● 问题
**A.** 将原文中以"不断取第一位和最后一位比较"开头的段落精简为要点列表,保留其主要信息。
**B.** 按照原文,方法1为避免溢出,用什么类型存储反转后的数字?

● 原文
● ● ● ● ● ● ●

LeetCode 刷题记录 9. Palindrome Number

Determine whether an integer is a palindrome. An integer is a palindrome when it reads the same backward as forward.

Example 1:

Input: 121
Output: true
Example 2:

Input: -121
Output: false
Explanation: From left to right, it reads -121. From right to left, it becomes 121-. Therefore it is not a palindrome.
Example 3:

Input: 10
Output: false
Explanation: Reads 01 from right to left. Therefore it is not a palindrome.
Follow up:

Coud you solve it without converting the integer to a string?

方法1:
很容易想到反转数字 然后进行比较 但是会有溢出的问题,所以我们使用long long 存储反转后的数字
c++:

class Solution {
public:
    bool isPalindrome(int x) {
        int temp = x;
        if(x < 0) return false;
        //if(x == 0) return true;
        long long reverse = 0;
        while(temp){
            reverse = reverse * 10 + (temp % 10);
            temp /= 10;
        }
        
        bool flag;
        
        flag = (reverse == x ) ? true : false;
        return flag;
        
    }
};

方法2:
不断取第一位和最后一位比较 如果相等 则继续 直到比较完成或者不一致为止
首先要找到最大的除数div 比如1991,div为1000
然后找到最左边一位 int left = x / div;
最右边一位 int right = x % 10; 判断是否相等
如果不相等直接返回 相等继续比较
x = (x % div) / 10;起到插头去位的作用 由于少了两位 div 要除以100

class Solution {
public:
    bool isPalindrome(int x) {
        if(x < 0) return false;
        int div = 1;
        while(x / div >= 10) div *= 10;
        while(x > 0){
            int left = x / div;
            int right = x % 10;
            if(left != right) return false;
            x = (x % div) / 10;
            div /= 100;
        }
        return true;
        
    }
};

java:

class Solution {
    public boolean isPalindrome(int x) {
        if(x < 0) return false;
        int div = 1;
        while(x / div >= 10) div *= 10;
        while(x > 0){
            int left = x / div;
            int right = x % 10;
            if(left != right) return false;
            x = (x % div) / 10;
            div /= 100;
        }
        return true;
    }
}

Python:
python中是False和True

class Solution(object):
    def isPalindrome(self, x):
        """

● ● ● ● ● ● ●

● 给定记录

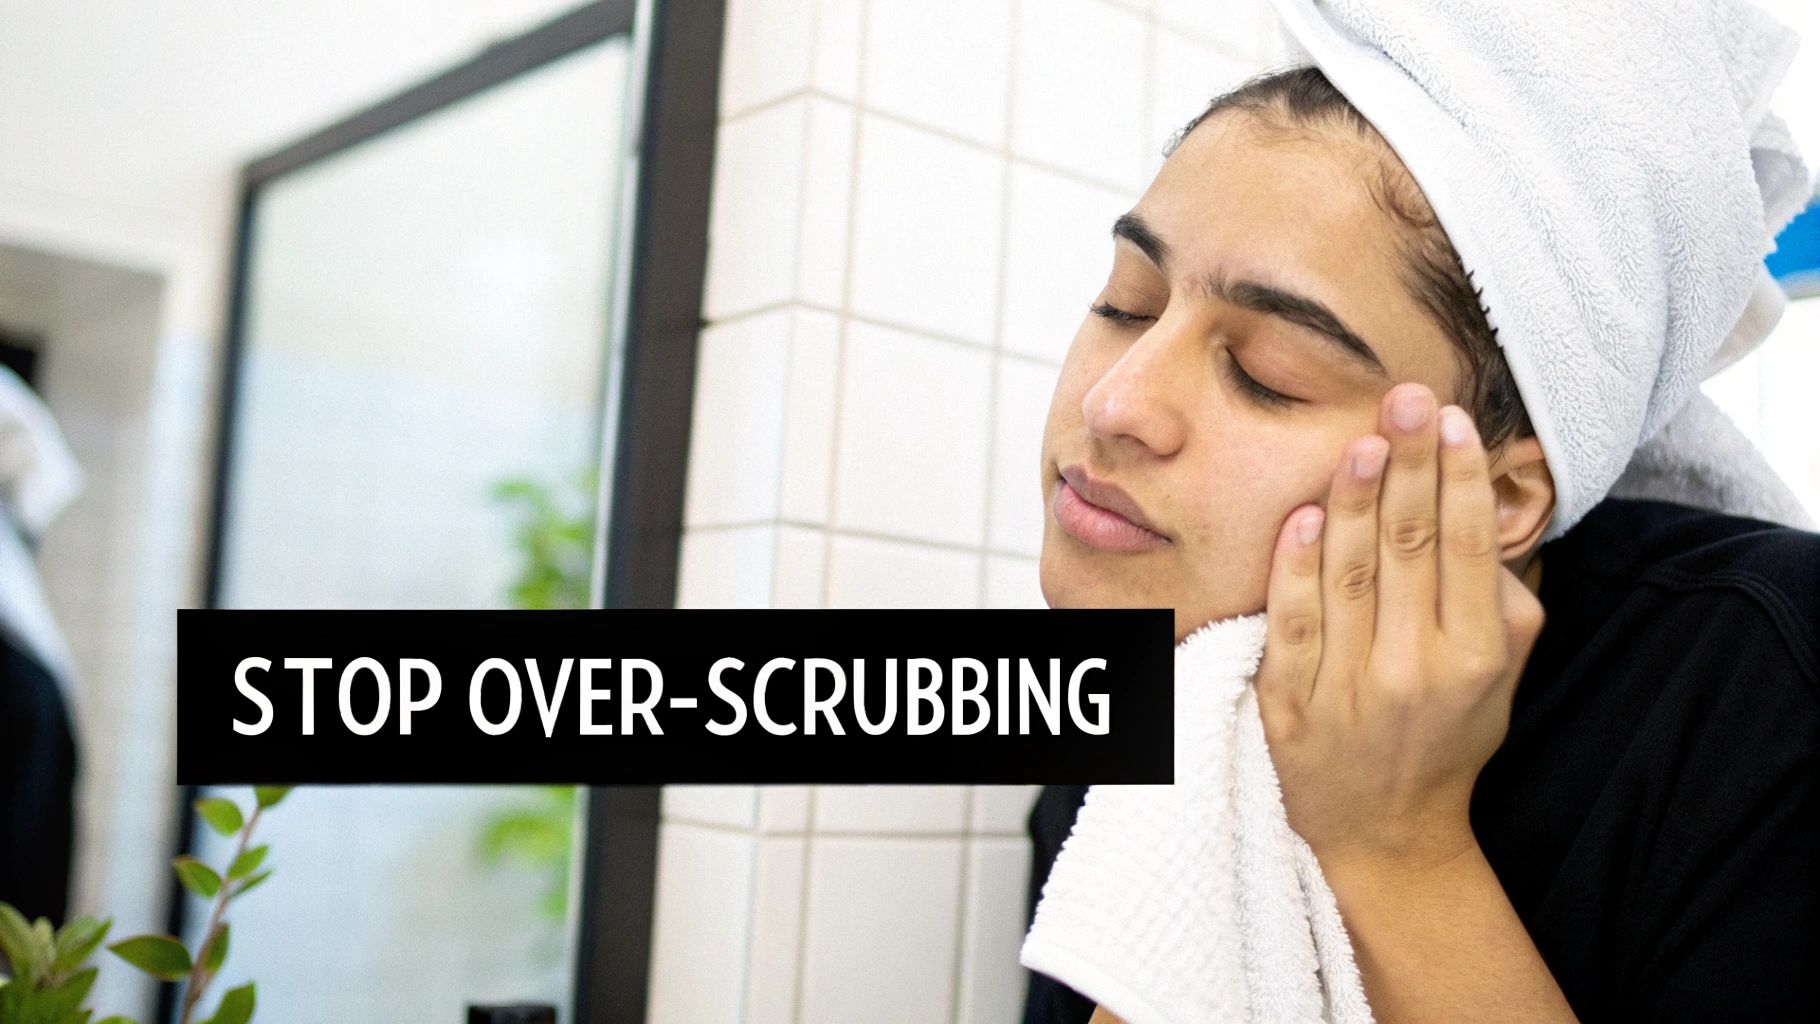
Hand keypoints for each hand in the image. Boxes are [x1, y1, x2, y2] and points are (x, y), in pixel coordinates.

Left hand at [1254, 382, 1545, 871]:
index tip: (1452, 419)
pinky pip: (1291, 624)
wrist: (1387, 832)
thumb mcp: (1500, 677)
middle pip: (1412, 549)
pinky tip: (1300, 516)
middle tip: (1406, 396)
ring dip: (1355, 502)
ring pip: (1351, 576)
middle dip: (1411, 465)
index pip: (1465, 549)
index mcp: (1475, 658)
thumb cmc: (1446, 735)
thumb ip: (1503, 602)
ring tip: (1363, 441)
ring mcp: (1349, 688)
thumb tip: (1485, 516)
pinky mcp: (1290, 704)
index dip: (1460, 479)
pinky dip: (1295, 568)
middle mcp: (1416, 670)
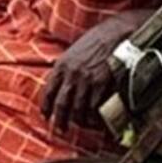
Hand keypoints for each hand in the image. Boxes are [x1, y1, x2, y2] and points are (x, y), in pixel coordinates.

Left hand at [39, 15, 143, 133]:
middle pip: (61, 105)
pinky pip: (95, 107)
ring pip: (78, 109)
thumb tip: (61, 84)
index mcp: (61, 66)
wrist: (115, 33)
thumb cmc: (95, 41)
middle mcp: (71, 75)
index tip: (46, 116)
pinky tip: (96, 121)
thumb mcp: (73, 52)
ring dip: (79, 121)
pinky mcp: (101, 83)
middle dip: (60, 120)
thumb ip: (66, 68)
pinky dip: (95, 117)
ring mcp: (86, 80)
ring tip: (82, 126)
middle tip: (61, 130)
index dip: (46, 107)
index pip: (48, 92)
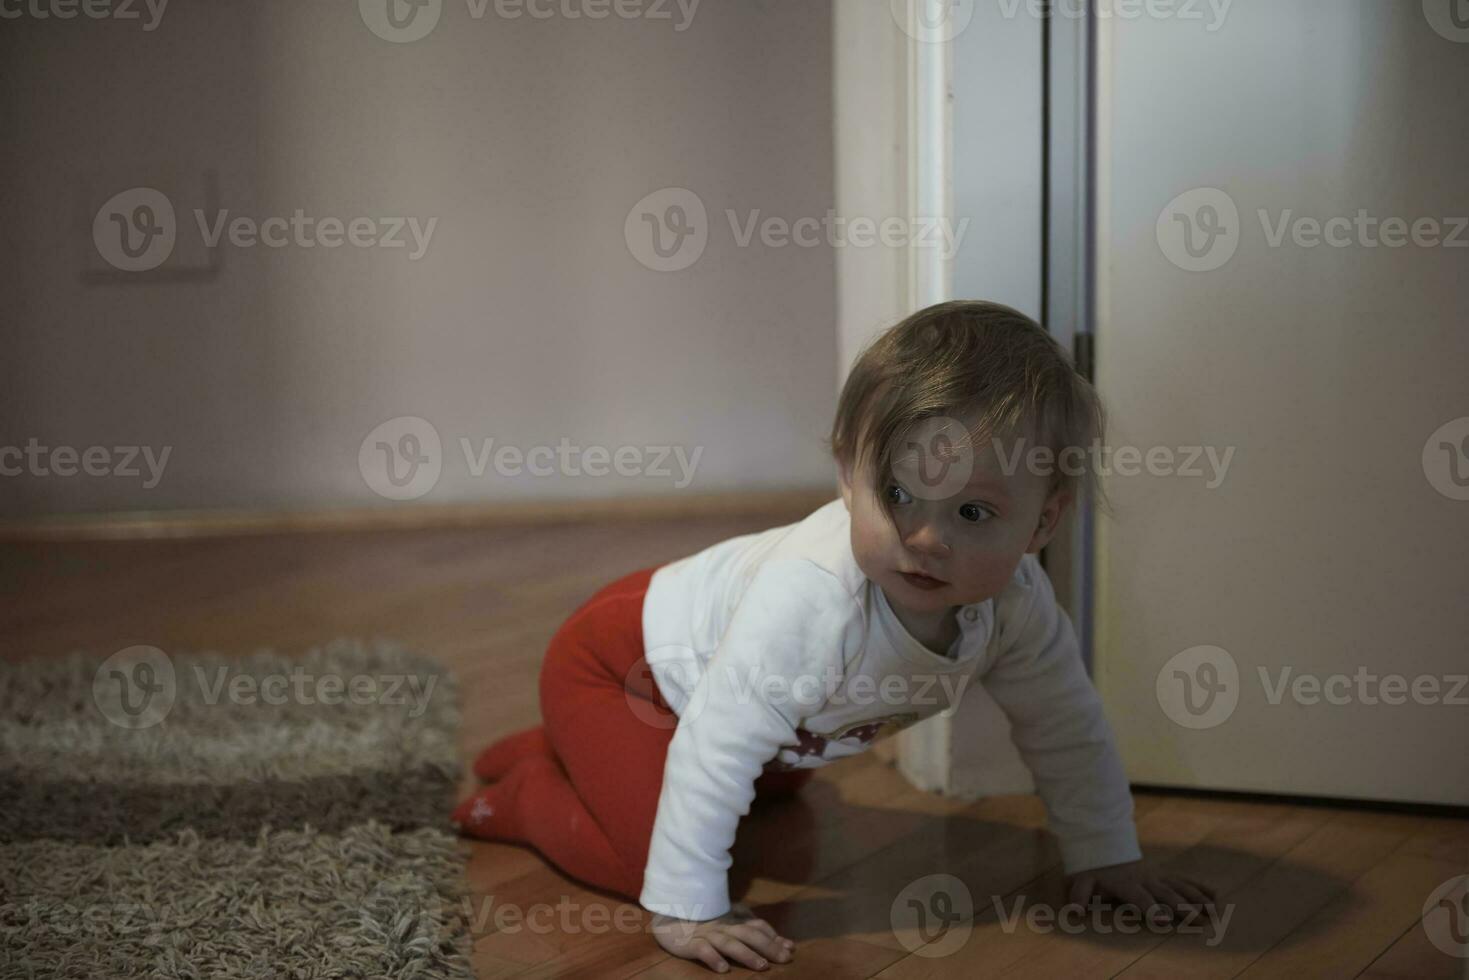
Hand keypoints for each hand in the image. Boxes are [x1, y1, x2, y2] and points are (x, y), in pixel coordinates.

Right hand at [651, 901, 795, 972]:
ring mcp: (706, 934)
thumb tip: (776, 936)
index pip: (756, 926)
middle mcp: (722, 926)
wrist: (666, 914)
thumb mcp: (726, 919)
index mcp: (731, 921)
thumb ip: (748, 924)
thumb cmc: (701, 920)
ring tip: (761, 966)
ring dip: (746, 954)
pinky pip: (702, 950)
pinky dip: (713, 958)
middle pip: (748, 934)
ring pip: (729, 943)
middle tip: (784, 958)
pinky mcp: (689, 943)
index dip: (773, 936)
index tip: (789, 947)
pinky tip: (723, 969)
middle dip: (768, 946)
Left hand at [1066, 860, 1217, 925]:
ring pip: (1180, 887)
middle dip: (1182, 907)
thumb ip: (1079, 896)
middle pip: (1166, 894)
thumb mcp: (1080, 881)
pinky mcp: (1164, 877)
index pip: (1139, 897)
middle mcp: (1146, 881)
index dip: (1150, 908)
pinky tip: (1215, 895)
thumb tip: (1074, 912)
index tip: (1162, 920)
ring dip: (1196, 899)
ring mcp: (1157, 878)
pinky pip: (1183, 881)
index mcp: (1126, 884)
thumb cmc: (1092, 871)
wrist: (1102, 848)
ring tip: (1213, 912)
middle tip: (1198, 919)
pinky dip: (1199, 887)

● ● ● ● ● ● ●

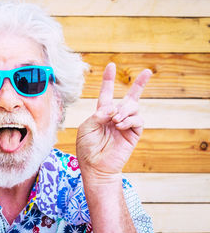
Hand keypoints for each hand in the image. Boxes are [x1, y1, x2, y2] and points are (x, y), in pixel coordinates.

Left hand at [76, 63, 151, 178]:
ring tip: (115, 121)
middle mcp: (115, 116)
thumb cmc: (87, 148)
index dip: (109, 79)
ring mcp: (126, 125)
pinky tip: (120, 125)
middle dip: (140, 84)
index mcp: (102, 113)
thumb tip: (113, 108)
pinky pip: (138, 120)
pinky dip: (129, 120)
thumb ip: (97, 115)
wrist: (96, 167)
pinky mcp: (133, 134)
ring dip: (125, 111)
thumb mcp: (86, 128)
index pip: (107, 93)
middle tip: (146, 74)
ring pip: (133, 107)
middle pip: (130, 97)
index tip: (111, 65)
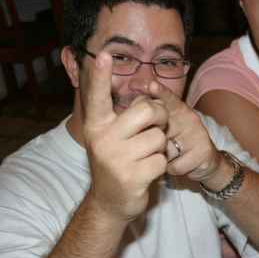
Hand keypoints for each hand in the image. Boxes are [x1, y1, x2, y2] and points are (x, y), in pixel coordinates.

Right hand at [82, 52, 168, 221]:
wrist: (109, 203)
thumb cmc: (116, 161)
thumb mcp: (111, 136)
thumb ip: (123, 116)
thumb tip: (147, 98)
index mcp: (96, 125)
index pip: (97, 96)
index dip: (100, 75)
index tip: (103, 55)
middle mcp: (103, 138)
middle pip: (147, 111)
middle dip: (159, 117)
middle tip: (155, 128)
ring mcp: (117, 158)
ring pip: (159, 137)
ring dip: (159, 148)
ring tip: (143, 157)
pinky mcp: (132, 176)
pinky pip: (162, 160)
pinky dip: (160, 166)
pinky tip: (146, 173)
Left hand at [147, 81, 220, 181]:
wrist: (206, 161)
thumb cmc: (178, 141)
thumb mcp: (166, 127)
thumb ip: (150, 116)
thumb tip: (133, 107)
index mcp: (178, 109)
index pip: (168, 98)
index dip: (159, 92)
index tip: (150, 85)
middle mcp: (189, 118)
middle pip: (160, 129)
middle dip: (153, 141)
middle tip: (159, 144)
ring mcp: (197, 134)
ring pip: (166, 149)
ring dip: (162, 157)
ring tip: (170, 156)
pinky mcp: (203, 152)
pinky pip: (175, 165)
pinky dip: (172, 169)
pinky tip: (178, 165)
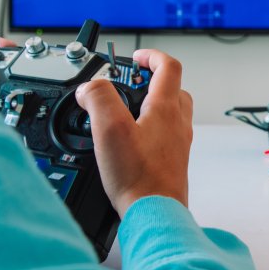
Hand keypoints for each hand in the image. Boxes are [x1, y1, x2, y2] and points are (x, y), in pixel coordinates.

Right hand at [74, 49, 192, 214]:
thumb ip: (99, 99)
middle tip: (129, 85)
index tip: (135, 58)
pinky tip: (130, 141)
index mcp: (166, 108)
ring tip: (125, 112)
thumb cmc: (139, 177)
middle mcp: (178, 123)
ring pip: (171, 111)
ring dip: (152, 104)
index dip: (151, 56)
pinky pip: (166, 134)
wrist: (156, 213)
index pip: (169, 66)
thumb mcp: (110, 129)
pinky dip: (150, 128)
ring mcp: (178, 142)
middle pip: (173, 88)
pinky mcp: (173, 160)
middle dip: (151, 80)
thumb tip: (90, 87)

● ● ● ● ● ● ●

● 参考答案
**A.**
- 反复比较数字的第一位和最后一位。相等则继续,直到比较完成或出现不一致。
- 先找出最大的除数 div,例如 1991 对应的 div 为 1000。
- 最左边一位为 x / div,最右边一位为 x % 10。两者不相等时直接返回。
- 用 x = (x % div) / 10 去掉首尾两位。由于少了两位,div 需要除以 100。

**B.** long long